Il difensore, il sostituto e l’investigatore privato possono acquisire informazioni, anche per iscritto, da parte di una persona imputata o informata sui fatti. Quali sono i limiti previsti dalla legge?
Il moderno processo giudiziario consente al difensore di svolgere attività investigativa in prima persona, mediante un sostituto, attraverso un investigatore privato cui è stato conferito il mandato o i consulenti tecnici. Questa facoltà consente al difensore di acquisire tutte quelle informazioni che possono risultare utili a comporre il fascicolo difensivo per sostenere la posizione dell’assistito e contrastare le risultanze delle indagini svolte dalla pubblica accusa.
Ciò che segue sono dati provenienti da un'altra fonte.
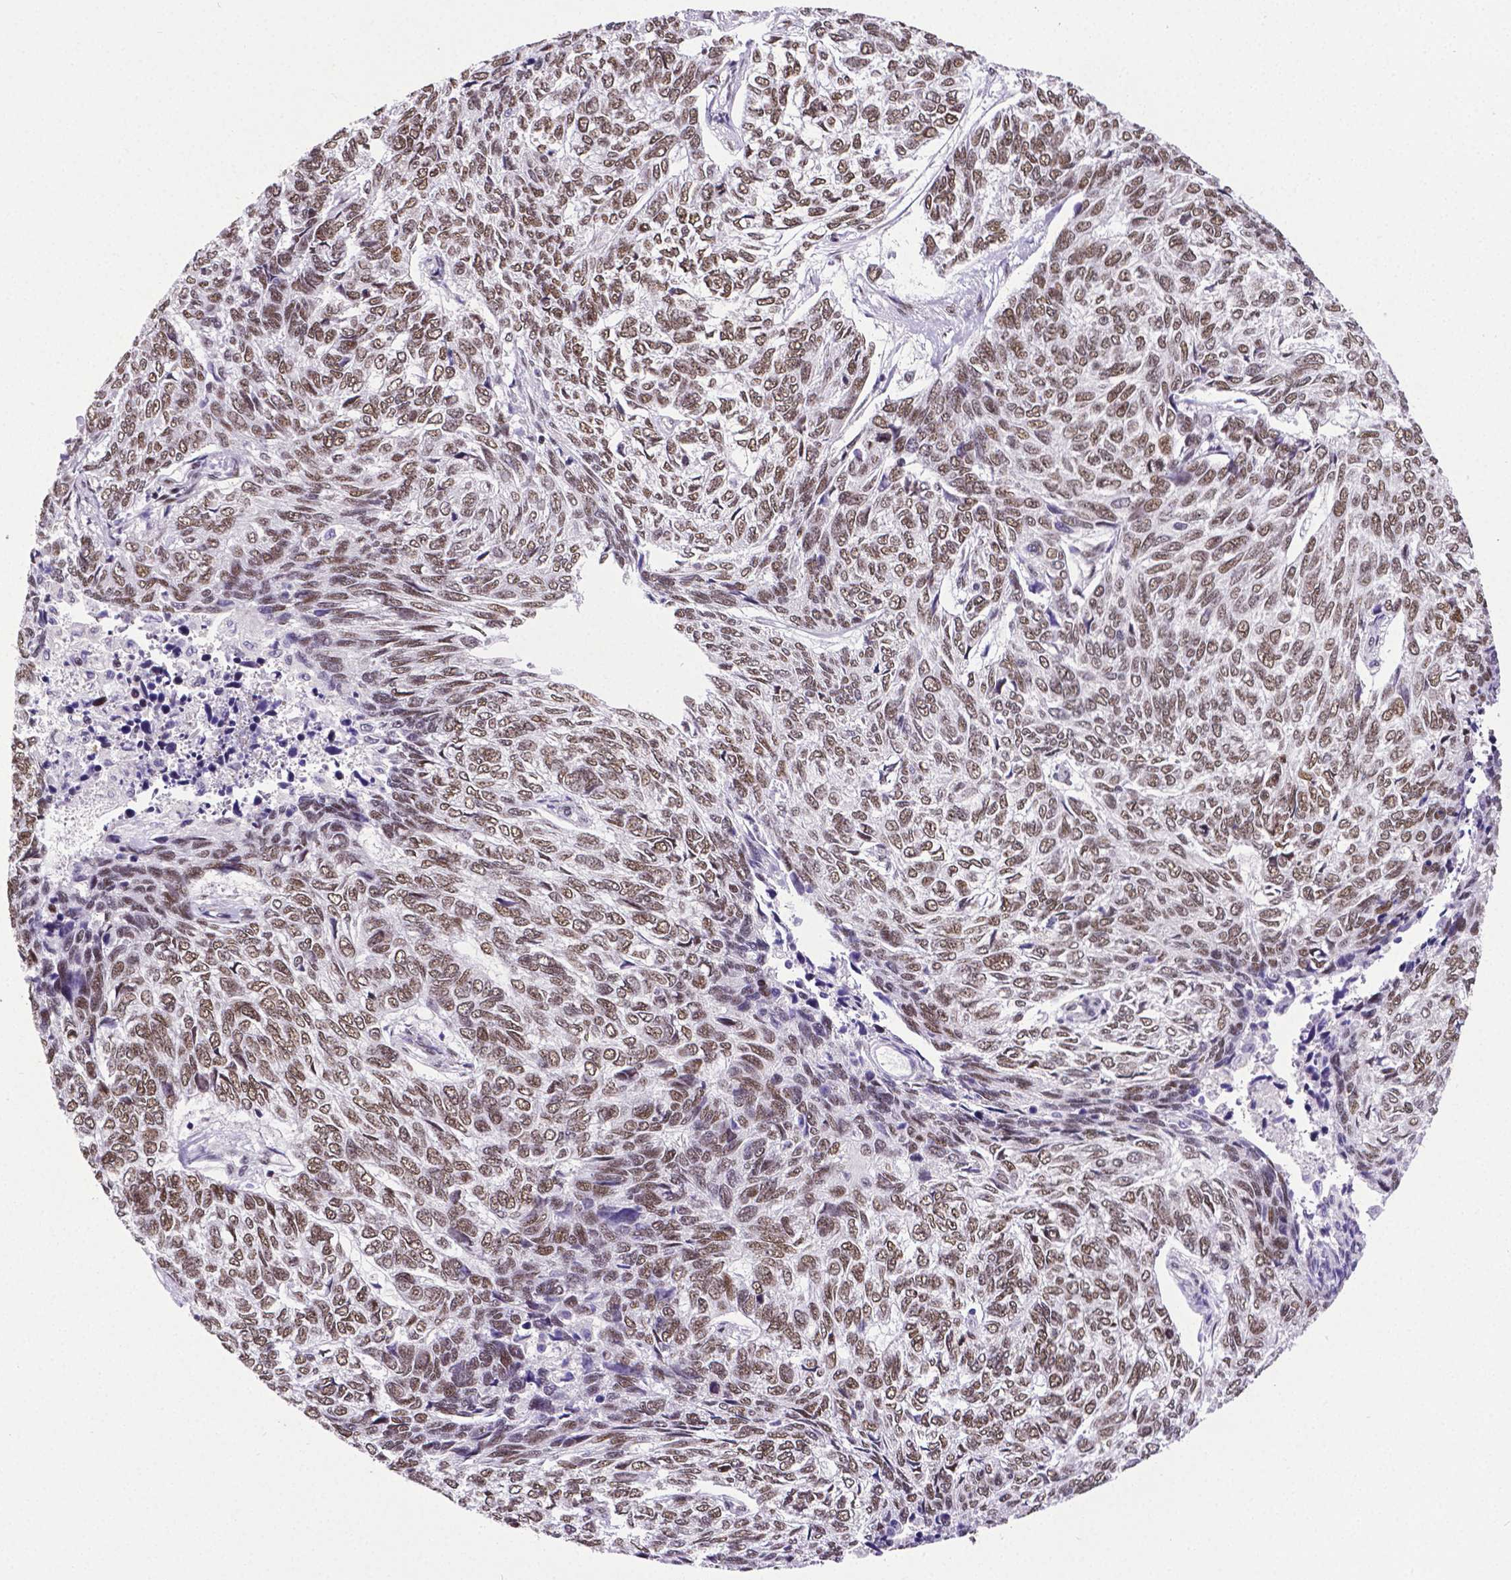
{"staining": {"intensity": "moderate", "quantity": ">75%", "location": "nuclear"}, "tissue": "skin cancer", "cell_type": "Tumor cells", "image_type": "cancer", "snomed": [{"axis": "morphology", "description": "Basal cell carcinoma"}, {"axis": "topography", "description": "Skin"}], "caption": "Protein analysis of skin cancer (basal cell carcinoma) tissue exhibits moderate nuclear expression in approximately >75% of tumor cells. The staining is performed using DAB brown chromogen to label protein expression. The nuclei are counter-stained blue using hematoxylin.", "gene": "REST", "patient": {"sex": "female", "age": 65}}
È l’articolo 391 bis del Codice di procedura penale a stabilire il diritto a sentire la persona informata sui fatti. La norma stabilisce, al primo comma, che le figure del difensore o i suoi collaboratori possono conferire con la persona informata sui fatti mediante tre diverse modalità: il colloquio non documentato, la ricezione di una dichiarazione scritta documentata e l’assunzione di informazioni.
Al colloquio non documentato possono procedere anche il sostituto, gli investigatori privati e i consulenti tecnici in quanto le informazioni acquisite secondo tale modalità non hanno valore probatorio. Che cosa succede invece nel caso della dichiarazione scritta documentata e dell’assunzione di informazioni? Soltanto il difensore o un suo sostituto possono procedere a tali atti che avranno invece valore probatorio in dibattimento. Per questo, il colloquio non documentato ha spesso funzione propedeutica alle altre due modalità.
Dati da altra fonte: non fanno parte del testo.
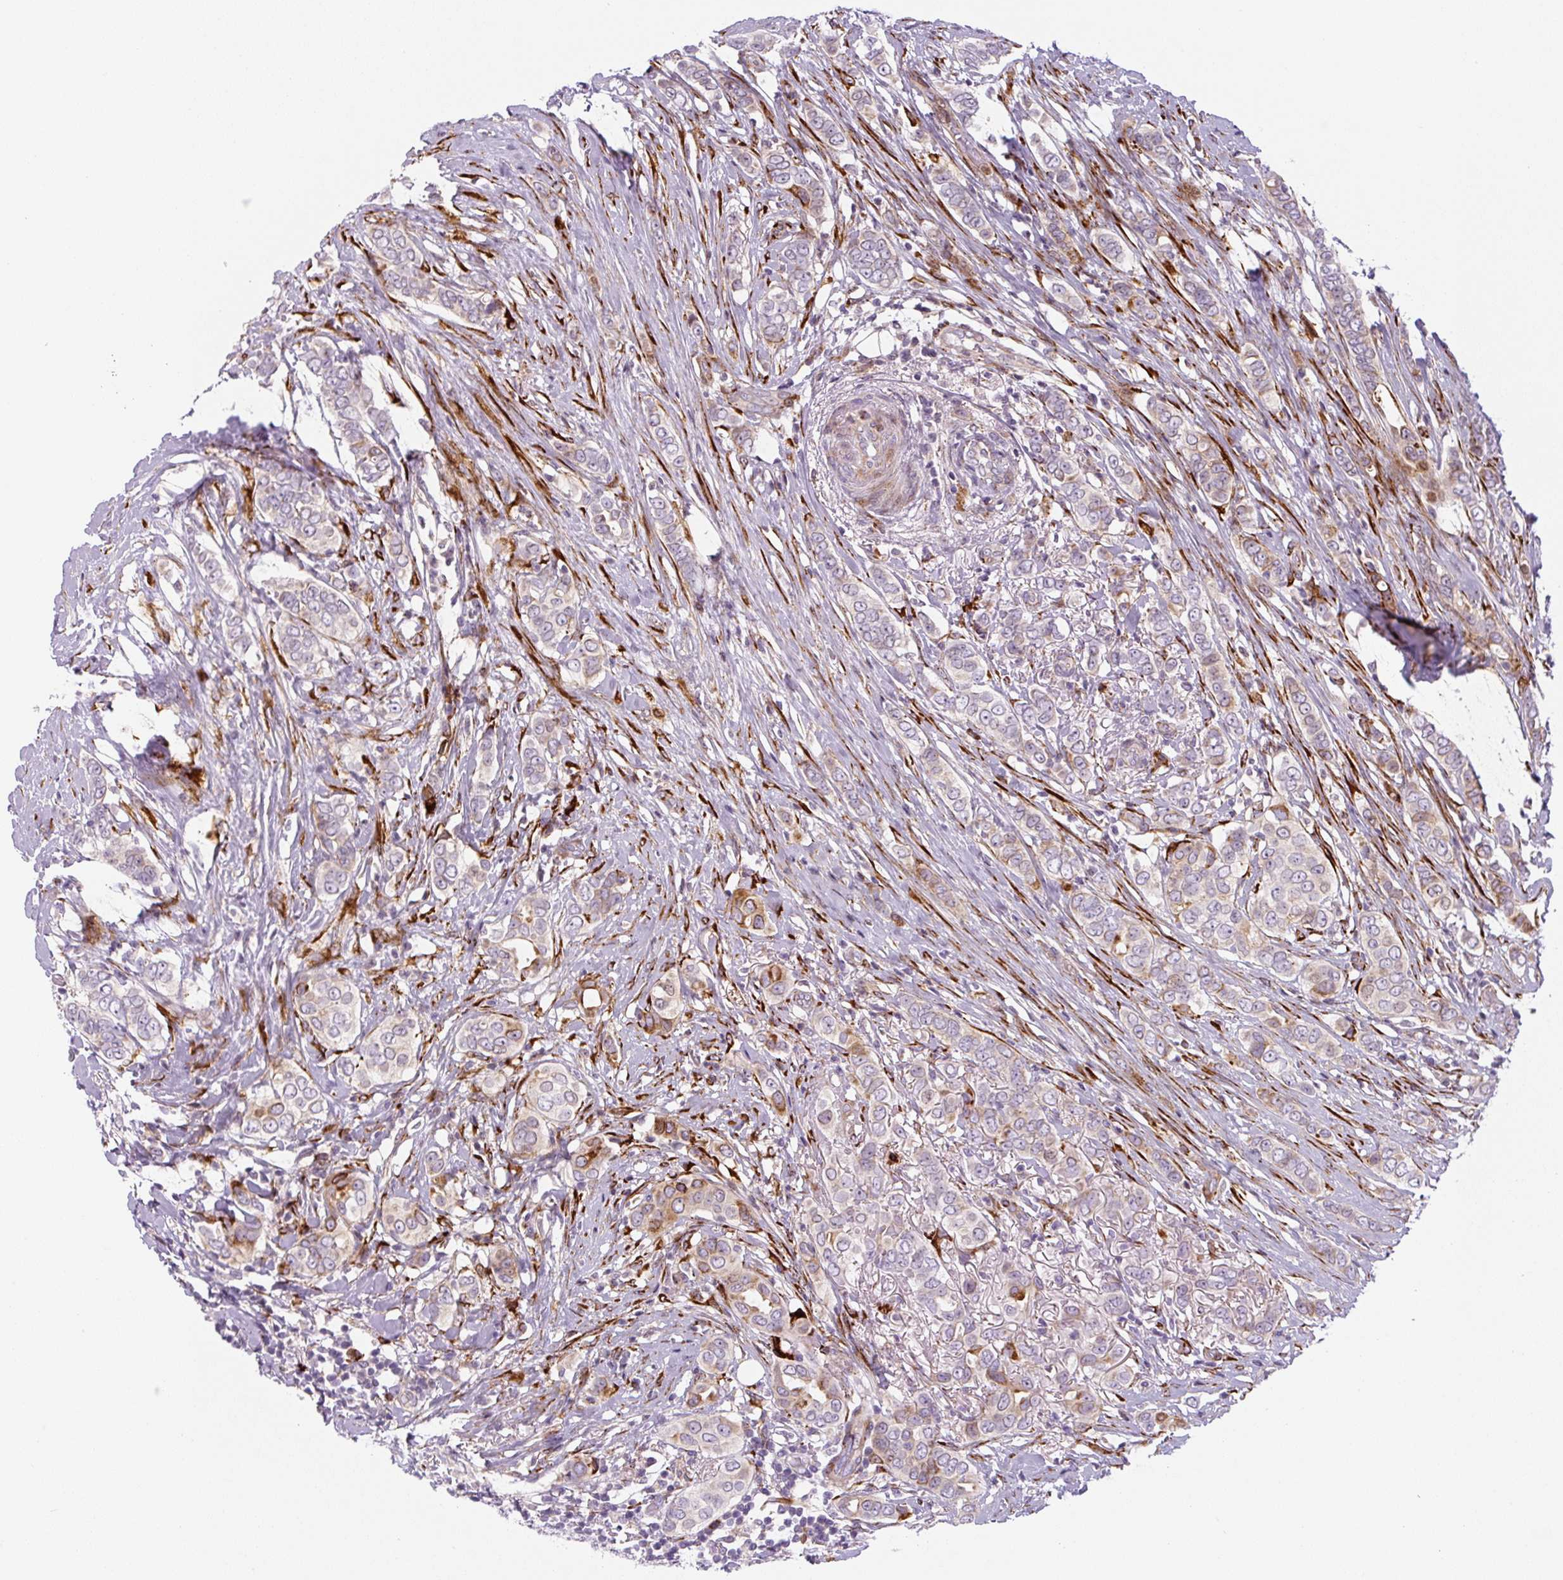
{"staining": {"intensity": "moderate", "quantity": "<25%", "location": "cytoplasmic/membranous"}, "tissue": "breast cancer", "cell_type": "Tumor cells", "image_type": "cancer", "snomed": [{"axis": "morphology", "description": "Lobular carcinoma"}, {"axis": "topography", "description": "Breast"}], "caption": "Lobular carcinoma (breast) stained with immunohistochemistry (IHC) demonstrates moderate cytoplasmic/membranous staining in about <25% of tumor cells. (DAB = brown stain, brightfield microscopy at high magnification).", "gene": "DISP3", "patient": {"sex": "female", "age": 51}}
Il difensore e i suoi ausiliari dovranno necessariamente avvertire le persone informate sui fatti circa lo scopo e le modalità dell’atto investigativo, chiarendo l’eventuale ruolo di persona indagata o imputata nello stesso procedimento o in procedimento connesso o collegato. Spetta inoltre al difensore l’obbligo di informare l’interessato della facoltà di non rispondere e del divieto di rivelare le domande ricevute e le risposte rese alla polizia giudiziaria o al p.m. oltre ad ammonire circa le responsabilità penali derivanti dalle false dichiarazioni.
Il difensore è legittimato dal comma 7 dell’art. 391 bis del codice di rito a sentire e ricevere dichiarazioni anche dalla persona detenuta o sottoposta a diversa misura cautelare. Prima di poter procedere in tal senso il difensore deve obbligatoriamente munirsi di specifica autorizzazione del giudice che procede nei confronti della stessa, sentiti il suo difensore e il pubblico ministero. Prima che l’azione penale abbia effettivamente corso è competente il giudice per le indagini preliminari, in corso di esecuzione della pena è invece il magistrato di sorveglianza a provvedere. In difetto di queste comunicazioni preliminari quanto acquisito sarà inutilizzabile.
L’ordinamento riconosce all’acquisizione di notizie dalle persone informate sui fatti una copertura simile a quella prevista per le stesse attività condotte dalla polizia giudiziaria e dal pubblico ministero.
Tuttavia, il p.m. ricopre un ruolo cui l’ordinamento riconosce una preminenza in quanto portatore di un interesse pubblico. La pubblica accusa ha infatti la facoltà di vietare – con decreto motivato e per non più di due mesi – alle persone già ascoltate di comunicare fatti e circostanze che costituiscono oggetto dell’indagine.
L’acquisizione di notizie dalle persone informate sui fatti è coperta da garanzie simili a quelle previste per la medesima attività ad opera della polizia giudiziaria e del pubblico ministero: in particolare, qualora l’interessato renda dichiarazioni dalle quali emergano indizi a suo carico, l’atto deve essere interrotto e quanto dichiarato non è utilizzabile contro la persona che ha reso le informazioni. Per contro, il p.m. ha altresì la facoltà di aiutare il difensore in caso di rifiuto a rendere dichiarazioni e notizie da parte.